Her books are known for their humor, although Crusie says she has never "deliberately written to be funny. ... I think my characters just have a particular kind of sense of humor. They use it the way a lot of people do, to cope with the absurdities of life." Crusie usually envisions her characters before the plots, and she crafts them as real people, complete with flaws. Her heroines are usually off-beat and the heroes are clever and charming. Many of her characters have collections because she believes that a person's possessions tell a lot about that person.
She rewrote her first manuscript in 2002, and it was released as Bet Me in 2004. In 2005 she won a Romance Writers of America RITA Award for Best Contemporary Single Title for the novel Bet Me. The novel also became her first New York Times bestseller. In a 2004 interview, Crusie said that Bet Me might be her last classic romance, and that her future novels would combine the traditional love story with other genres. This is partly because she considered Bet Me to be "the best romance novel, straight classic romance, that I'll ever write. ... Time to move on to something I don't know how to do."

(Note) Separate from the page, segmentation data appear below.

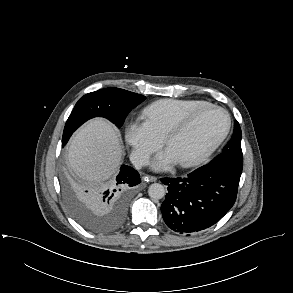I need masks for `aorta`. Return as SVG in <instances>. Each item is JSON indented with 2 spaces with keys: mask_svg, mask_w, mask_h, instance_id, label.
<instances>
[{
  "mask_svg": "<svg viewBox=\"0 0 293 293\" xmlns=\"http://www.w3.org/2000/svg\"><path fill=\"white\" fill-rule=\"evenodd\" d=\"M165 188L160 183H153L149 186L148 195L154 200L162 199L165 196Z\"/></svg>",
  "mask_w": 293,
  "mask_h": 293,
  "instance_id": "aorta-1",
  "label": "aorta"
}]
</instances>
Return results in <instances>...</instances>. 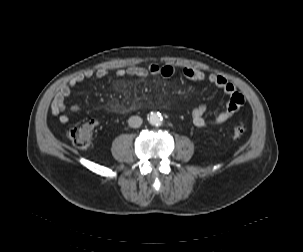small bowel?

In September 2004, Crusie met adventure novelist Bob Mayer at the Maui Writers Conference. By the end of the conference, they had become friends and begun the outline for a novel. Within a year, they had finished the manuscript, collaborating primarily via email. In the novel, title Don't Look Down, Crusie wrote the scenes and dialogue for the female protagonist, while Mayer wrote the scenes and dialogue for the male protagonist. Crusie's longtime editor, Jennifer Enderlin, also edited this book, and had to ask Crusie who had written each section as she couldn't tell them apart. The novel was given an initial printing of 300,000 copies, Crusie's highest initial printing to date. In August of 2007, their second collaborative novel, Agnes and the Hitman, was released and made the New York Times best seller list. They again partnered up for March 2010's release of Wild Ride.
In 2007, Crusie collaborated with Eileen Dreyer and Anne Stuart on The Unfortunate Miss Fortunes, and then in 2009, she collaborated again on Dogs and Goddess this time with Anne Stuart and Lani Diane Rich. She also continues her interest in the academic side of fiction. She published a book of literary criticism on Anne Rice under the name Jennifer Smith.
Now in 2010, after 20 crowd pleasers and award winners including five collaborations, Crusie is back with her first solo in six years, Maybe This Time.
Maybe This Time is Crusie's version of Henry James' The Turn of the Screw, a classic she loves and has taught many times. In Crusie's version the governess is not young and inexperienced, the children are not perfectly behaved, they are not isolated because house guests keep turning up and moving in, and the faraway guardian turns up and becomes part of the story.
As for future ventures, she's working on a four book mystery series called the Liz Danger mysteries. Each book will be a standalone mystery but the four books taken together will make one long romance novel. After that, she plans books about a grown-up Alice from Maybe This Time and Nadine from Faking It. She's also working on a non-fiction guide to writing women's fiction that will expand on the topics covered in many of her earlier essays on writing craft, life and publishing - some of which are available for free on her web site.